"Bless me, what a profit! Why don't business men take advantage of the opportunity?"
"Because they havn't the opportunity. Because it requires a permit from the powers that be to get the sugar."
"Oh! confiscated sugar. I comprehend. But I supposed that the Government—"
"You don't comprehend at all, my dear Doctor. Not confiscated sugar, but sugar that we can't confiscate—sugar beyond our reach—beyond the lines. You must understand that the rebels want quinine, salt, shoes, gold and lots of things. We want sugar and cotton. A barter is effected, and each party is benefited. I should call it a stupid arrangement and contrary to the laws of war, only that it is permitted by—by very high authority. At all events, it is very profitable and perfectly safe."
"You really astonish me," confessed the Doctor, whose looks expressed even more amazement than his language. "I should have considered such a trade nothing less than treasonable."

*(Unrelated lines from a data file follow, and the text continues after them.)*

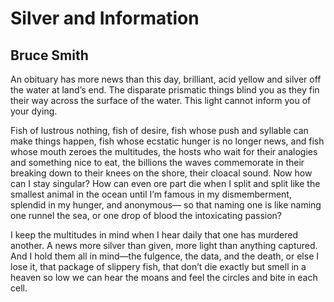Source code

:# Silver and Information
## Bruce Smith
An obituary has more news than this day,
brilliant, acid yellow and silver
off the water at land’s end. The disparate
prismatic things blind you as they fin
their way across the surface of the water.
This light cannot inform you of your dying.

Fish of lustrous nothing, fish of desire,
fish whose push and syllable
can make things happen,
fish whose ecstatic hunger
is no longer news, and fish whose mouth
zeroes the multitudes, the hosts
who wait for their analogies
and something nice to eat, the billions
the waves commemorate in their breaking
down to their knees on the shore,
their cloacal sound. Now
how can I stay singular?
How can even ore part die
when I split and split
like the smallest animal
in the ocean until I’m famous
in my dismemberment, splendid
in my hunger, and anonymous—
so that naming one
is like naming one runnel
the sea, or one drop of blood
the intoxicating passion?

I keep the multitudes in mind
when I hear daily that one
has murdered another. A news
more silver than given,
more light than anything
captured. And I hold them all
in mind—the fulgence, the data,
and the death, or else I lose it,
that package of slippery fish,
that don’t die exactly but smell
in a heaven so low we can hear
the moans and feel the circles
and bite in each cell.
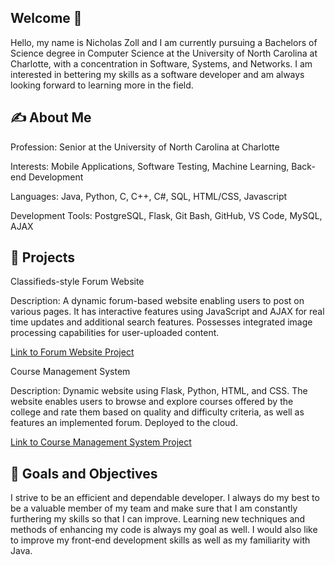 ## Welcome 👋
Hello, my name is Nicholas Zoll and I am currently pursuing a Bachelors of Science degree in Computer Science at the University of North Carolina at Charlotte, with a concentration in Software, Systems, and Networks. I am interested in bettering my skills as a software developer and am always looking forward to learning more in the field. 
<!--
**NicholasZoll/NicholasZoll** is a ✨ _special_ ✨ repository because its `README.md` (this file) appears on your GitHub profile.
-->

## :writing_hand:  About Me
Profession: Senior at the University of North Carolina at Charlotte

Interests: Mobile Applications, Software Testing, Machine Learning, Back-end Development

Languages: Java, Python, C, C++, C#, SQL, HTML/CSS, Javascript

Development Tools:  PostgreSQL, Flask, Git Bash, GitHub, VS Code, MySQL, AJAX


## :book: Projects
Classifieds-style Forum Website

Description: A dynamic forum-based website enabling users to post on various pages. It has interactive features using JavaScript and AJAX for real time updates and additional search features. Possesses integrated image processing capabilities for user-uploaded content.               

[Link to Forum Website Project](https://github.com/NicholasZoll/3135-Forum-based-Website)

Course Management System

Description: Dynamic website using Flask, Python, HTML, and CSS. The website enables users to browse and explore courses offered by the college and rate them based on quality and difficulty criteria, as well as features an implemented forum. Deployed to the cloud.

[Link to Course Management System Project](https://github.com/bryanclst/course-elector)


## :page_facing_up: Goals and Objectives
I strive to be an efficient and dependable developer. I always do my best to be a valuable member of my team and make sure that I am constantly furthering my skills so that I can improve. Learning new techniques and methods of enhancing my code is always my goal as well. I would also like to improve my front-end development skills as well as my familiarity with Java. 
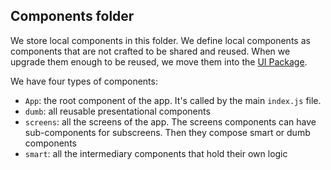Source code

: ## Components folder

We store local components in this folder. We define local components as components that are not crafted to be shared and reused.
When we upgrade them enough to be reused, we move them into the [UI Package](/src/packages/ui).

We have four types of components:
* `App`: the root component of the app. It's called by the main `index.js` file.
* `dumb`: all reusable presentational components
* `screens`: all the screens of the app. The screens components can have sub-components for subscreens. Then they compose smart or dumb components
* `smart`: all the intermediary components that hold their own logic

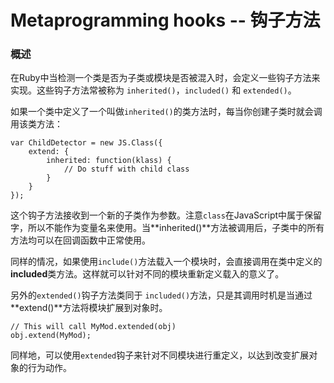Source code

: # Metaprogramming hooks -- 钩子方法 #

### 概述 ###

在Ruby中当检测一个类是否为子类或模块是否被混入时，会定义一些钩子方法来实现。这些钩子方法常被称为 `inherited()`，`included()` 和 `extended()`。

如果一个类中定义了一个叫做`inherited()`的类方法时，每当你创建子类时就会调用该类方法：

	var ChildDetector = new JS.Class({
	    extend: {
	        inherited: function(klass) {
	            // Do stuff with child class
	        }
	    }
	});

这个钩子方法接收到一个新的子类作为参数。注意`class`在JavaScript中属于保留字，所以不能作为变量名来使用。当**inherited()**方法被调用后，子类中的所有方法均可以在回调函数中正常使用。

同样的情况，如果使用`include()`方法载入一个模块时，会直接调用在类中定义的**included**类方法。这样就可以针对不同的模块重新定义载入的意义了。

另外的`extended()`钩子方法类同于 `included()`方法，只是其调用时机是当通过**extend()**方法将模块扩展到对象时。

	// This will call MyMod.extended(obj)
	obj.extend(MyMod);

同样地，可以使用`extended`钩子来针对不同模块进行重定义，以达到改变扩展对象的行为动作。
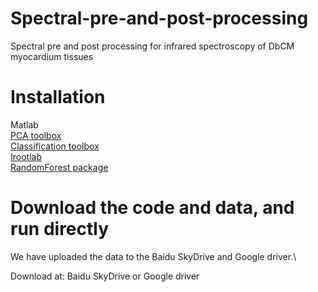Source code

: # Spectral-pre-and-post-processing
Spectral pre and post processing for infrared spectroscopy of DbCM myocardium tissues
# Installation
Matlab\
[PCA toolbox](https://michem.unimib.it/download/matlab-toolboxes)\
[Classification toolbox](https://michem.unimib.it/download/matlab-toolboxes)\
[Irootlab](http://trevisanj.github.io/irootlab)\
[RandomForest package](https://github.com/jrderuiter/randomforest-matlab)
# Download the code and data, and run directly
We have uploaded the data to the Baidu SkyDrive and Google driver.\

Download at: Baidu SkyDrive or Google driver
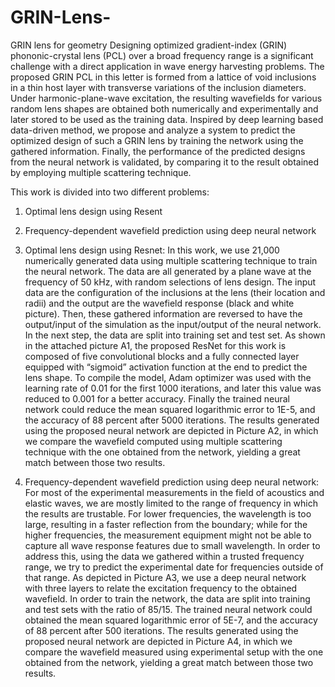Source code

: # GRIN-Lens-
GRIN lens for geometry
Designing optimized gradient-index (GRIN) phononic-crystal lens (PCL) over a broad frequency range is a significant challenge with a direct application in wave energy harvesting problems. The proposed GRIN PCL in this letter is formed from a lattice of void inclusions in a thin host layer with transverse variations of the inclusion diameters. Under harmonic-plane-wave excitation, the resulting wavefields for various random lens shapes are obtained both numerically and experimentally and later stored to be used as the training data. Inspired by deep learning based data-driven method, we propose and analyze a system to predict the optimized design of such a GRIN lens by training the network using the gathered information. Finally, the performance of the predicted designs from the neural network is validated, by comparing it to the result obtained by employing multiple scattering technique. 

This work is divided into two different problems: 
1) Optimal lens design using Resent 
2) Frequency-dependent wavefield prediction using deep neural network

1) Optimal lens design using Resnet:
In this work, we use 21,000 numerically generated data using multiple scattering technique to train the neural network. The data are all generated by a plane wave at the frequency of 50 kHz, with random selections of lens design. The input data are the configuration of the inclusions at the lens (their location and radii) and the output are the wavefield response (black and white picture). Then, these gathered information are reversed to have the output/input of the simulation as the input/output of the neural network. In the next step, the data are split into training set and test set. As shown in the attached picture A1, the proposed ResNet for this work is composed of five convolutional blocks and a fully connected layer equipped with “sigmoid” activation function at the end to predict the lens shape.  To compile the model, Adam optimizer was used with the learning rate of 0.01 for the first 1000 iterations, and later this value was reduced to 0.001 for a better accuracy. Finally the trained neural network could reduce the mean squared logarithmic error to 1E-5, and the accuracy of 88 percent after 5000 iterations. The results generated using the proposed neural network are depicted in Picture A2, in which we compare the wavefield computed using multiple scattering technique with the one obtained from the network, yielding a great match between those two results. 

2) Frequency-dependent wavefield prediction using deep neural network:
For most of the experimental measurements in the field of acoustics and elastic waves, we are mostly limited to the range of frequency in which the results are trustable. For lower frequencies, the wavelength is too large, resulting in a faster reflection from the boundary; while for the higher frequencies, the measurement equipment might not be able to capture all wave response features due to small wavelength. In order to address this, using the data we gathered within a trusted frequency range, we try to predict the experimental date for frequencies outside of that range. As depicted in Picture A3, we use a deep neural network with three layers to relate the excitation frequency to the obtained wavefield. In order to train the network, the data are split into training and test sets with the ratio of 85/15. The trained neural network could obtained the mean squared logarithmic error of 5E-7, and the accuracy of 88 percent after 500 iterations. The results generated using the proposed neural network are depicted in Picture A4, in which we compare the wavefield measured using experimental setup with the one obtained from the network, yielding a great match between those two results.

"I don't mean to say that it isn't. But I am willing to make allowances for the parties who engage in it, considering whose auspices they act under. As I was saying, the trade is contrary to the articles of war. It is giving aid and comfort to the enemy. But the powers that be, for unknown reasons which I am of course bound to respect, grant permits to certain persons to bring about these exchanges. I don't doubt that such a permit could be obtained for you. Will you accept it?"
"Would you accept it for yourself?" asked the Doctor.
"I am a United States officer," replied the Colonel, squaring his shoulders. "And a born Virginian gentleman," he was about to add, but checked himself.
By the way, it is remarkable how rarely this man spoke of his native State. It is likely enough that he had some remorse of conscience, or rather some qualms of sentiment, as to the choice which he had made in fighting against, instead of for, the Old Dominion. If he ever mentioned her name, it was simply to express his pleasure that he was not warring within her borders. In other respects it would have been difficult to infer from his conversation that he was a southerner, or that he was conscious of being any thing but a graduate of West Point and an officer of the United States army. But it was only in political matters that he was false to his birth-place. In his strong passions, his capacity for domestic sympathies, his strange conscience (as sensitive on some points as callous on others), his spendthrift habits, his inclination to swearing and drinking, his mixture in short of gentility and barbarism, he was a true child of his class and State. He was a Virginian in his vacillation previous to a decision, and in the vigor which he could exhibit after having once decided. A Virginian gentleman is popularly supposed to be a combination of laziness and dignity. But this is an error; the type would be considered a marvel of energy in some countries; and, as we have seen in this war, it is capable of amazing activity, audacity and perseverance. Of all the States which have fought against the Union Virginia has displayed the most formidable military qualities.
"And I am a United States citizen," said the Doctor, as firmly as the Colonel, though without squaring his shoulders or making any other physical assertion of lofty character.